Saturday, February 23, 2019

Discussion 5

Participate in a class discussion in which you begin by addressing the following issues/questions:

How is effective leadership an emotional process of regulating one's own anxiety?
How is the self differentiated leader equivalent to the emotional immune system of the organization?

How can emotional triangles impact your change efforts?

What does sabotage really indicate?

What are the crucial conversations you need to have to get the results you want?

Why do need a strategy to deal with conversations that have high stakes, strong emotions and differing opinions?

Discuss how using the following crucial conversations process can help you in moving your change strategy forward:
  • Get unstuck
  • Start with the heart
  • Learn to look
  • Make it safe
  • Master my stories
  • STATE my path
  • Explore other paths
  • Move to action
  • What do you need to focus on more significantly in your change strategy - differentiated leadership or crucial conversations? Why?
  • Or, If you see that you want to work with both ideas which strategy have chosen to work with first and why?
Please remember the list of questions are for your benefit and are intended to help you focus your thinking. We are not asking nor expect you to answer each question in your discussion--rather you should use these questions to help focus on how the insights gained through this discussion will help you to add another component to your innovation plan.

My school has had a lot of changes in the last several years.  We usually don’t keep a principal
very long until this one. The “powers that be” are always adding and taking away things, new
programs, “must haves” etc.  People are not a fan of starting new things because they know it
probably won’t stick around long. The upper grades are very overwhelmed with all they have to
do to prepare for the STAAR.  I am glad that I am not in their shoes. Everyone wants to do what
is best for the kids, but go about it in a different way.

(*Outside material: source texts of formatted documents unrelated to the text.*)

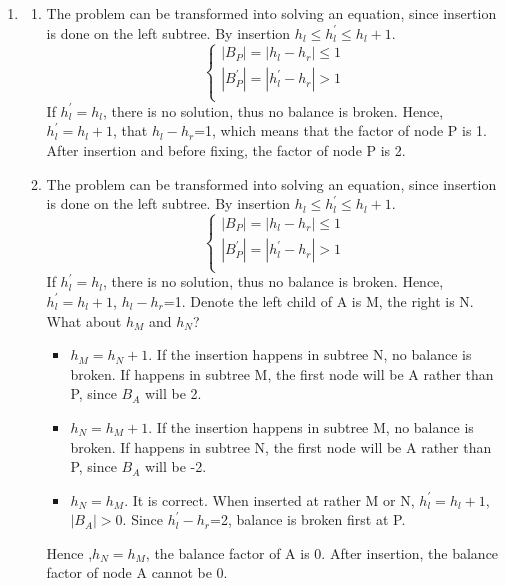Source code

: \documentclass[12pt,a4paper]{article}
\makeatletter
\newtheorem*{solution}{Solution}
\theoremstyle{definition}
\renewenvironment{solution}[1][Solution] {\par\pushQED{\qed}\normalfont\topsep6\p@\@plus6\p@\relax\trivlist\item[\hskip\labelsep\bfseries#1\@addpunct{.}]\ignorespaces}{\popQED\endtrivlist\@endpefalse} \makeatother
\makeatother
\begin{document}
\begin{enumerate}
\begin{solution} 
\begin{enumerate}
    \item The problem can be transformed into solving an equation, since insertion is done on the left subtree. By insertion $h_l \leq h_l^{'} \leq h_l+1$.
    \begin{equation}
        \left\{
                \begin{array}{lr}
                     |B_P| = |h_l-h_r| \leq 1  \\
                     |B_P^{'}| = |h_l^{'}-h_r| > 1  \\ 
                \end{array}
        \right.
    \end{equation}
    If $h_l^{'}=h_l$, there is no solution, thus no balance is broken. Hence, $h_l^{'}=h_l+1$, that $h_l-h_r$=1, which means that the factor of node P is 1. After insertion and before fixing, the factor of node P is 2.
    \item The problem can be transformed into solving an equation, since insertion is done on the left subtree. By insertion $h_l \leq h_l^{'} \leq h_l+1$.
    \begin{equation}
        \left\{
                \begin{array}{lr}
                     |B_P| = |h_l-h_r| \leq 1  \\
                     |B_P^{'}| = |h_l^{'}-h_r| > 1  \\ 
                \end{array}
        \right.
    \end{equation}
    If $h_l^{'}=h_l$, there is no solution, thus no balance is broken. Hence, $h_l^{'}=h_l+1$, $h_l-h_r$=1.
    Denote the left child of A is M, the right is N. What about $h_M$ and $h_N$?
    \begin{itemize}
        \item $h_M=h_N+1$. If the insertion happens in subtree N, no balance is broken. If happens in subtree M, the first node will be A rather than P, since $B_A$ will be 2.
        \item $h_N=h_M+1$. If the insertion happens in subtree M, no balance is broken. If happens in subtree N, the first node will be A rather than P, since $B_A$ will be -2.
        \item $h_N=h_M$. It is correct. When inserted at rather M or N, $h_l^{'}=h_l+1$, $|B_A|>0$. Since $h_l^{'}-h_r$=2, balance is broken first at P.
    \end{itemize}
    Hence ,$h_N=h_M$, the balance factor of A is 0. After insertion, the balance factor of node A cannot be 0.
\end{enumerate}
\end{solution}

\end{enumerate}

\end{document}
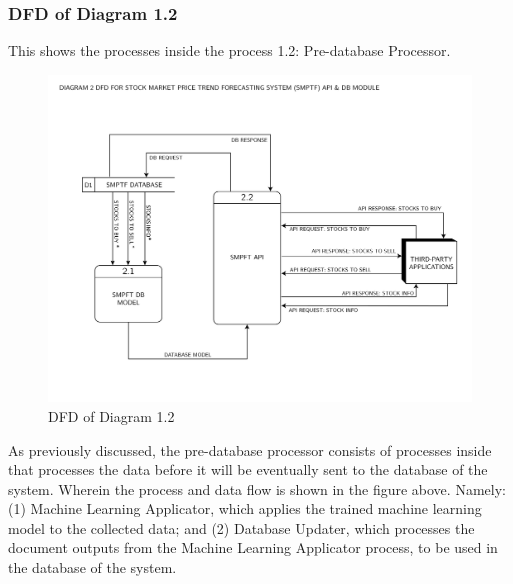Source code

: \subsubsection{DFD of Diagram 1.2}
\label{subsubsec: dfd1.2}
This shows the processes inside the process 1.2: 
Pre-database Processor.
\begin{figure}[ht]
    \centering
    \includegraphics[width=1\textwidth]{./assets/Data Flow Diagram-04.png}
    \caption{DFD of Diagram 1.2}
    \label{fig:dfd1.2}
\end{figure}
\FloatBarrier
\vspace{0.5cm}
As previously discussed, the pre-database processor consists of processes 
inside that processes the data before it will be eventually sent to the database 
of the system. Wherein the process and data flow is shown in the figure above. 
Namely: (1) Machine Learning Applicator, which applies the trained machine learning 
model to the collected data; and 
(2) Database Updater, which processes the document outputs from the Machine 
Learning Applicator process, to be used in the database of the system.
\vspace{0.5cm}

When people have mutual respect we can have a great conversations.  There are four stages in
the book.First, see/hear - we need to get the facts, tell story (in our own head).  Sometimes we carry around stories that are not true. We have to change the stories we tell ourselves and retrace your steps.  We have to take control of the stories. Next is feel, which is to get in touch with the emotions. Then, act which is notice the behaviors.  We need to share our opinion, not try to disguise it as a fact. We also need to encourage other to share their information, even if we might disagree with them.  When talking to the other teachers, I will make them feel valued and respect their thoughts and feelings in the process. I will need a plan of action for these conversations so things don’t get out of control or side-tracked.  Sabotage indicates a good leader according to the book.


Having conversations with other teachers can be tricky.  I don’t want to overload anyone with
something new, but I do want to share what I have learned and try to get others on board.  I
have to stay focused and ignore the whirlwind around me. “Don’t get triangled” as they said
in the video.  My grandma used to say, “Misery loves company.”  I try to stay clear of negative
energy. It is not good for my health.  

Patterson, K., Grenny, J., Switzler, A., & McMillan, R. (2012). Crucial conversations: Tools for
talking when the stakes are high. New York: McGraw-Hill.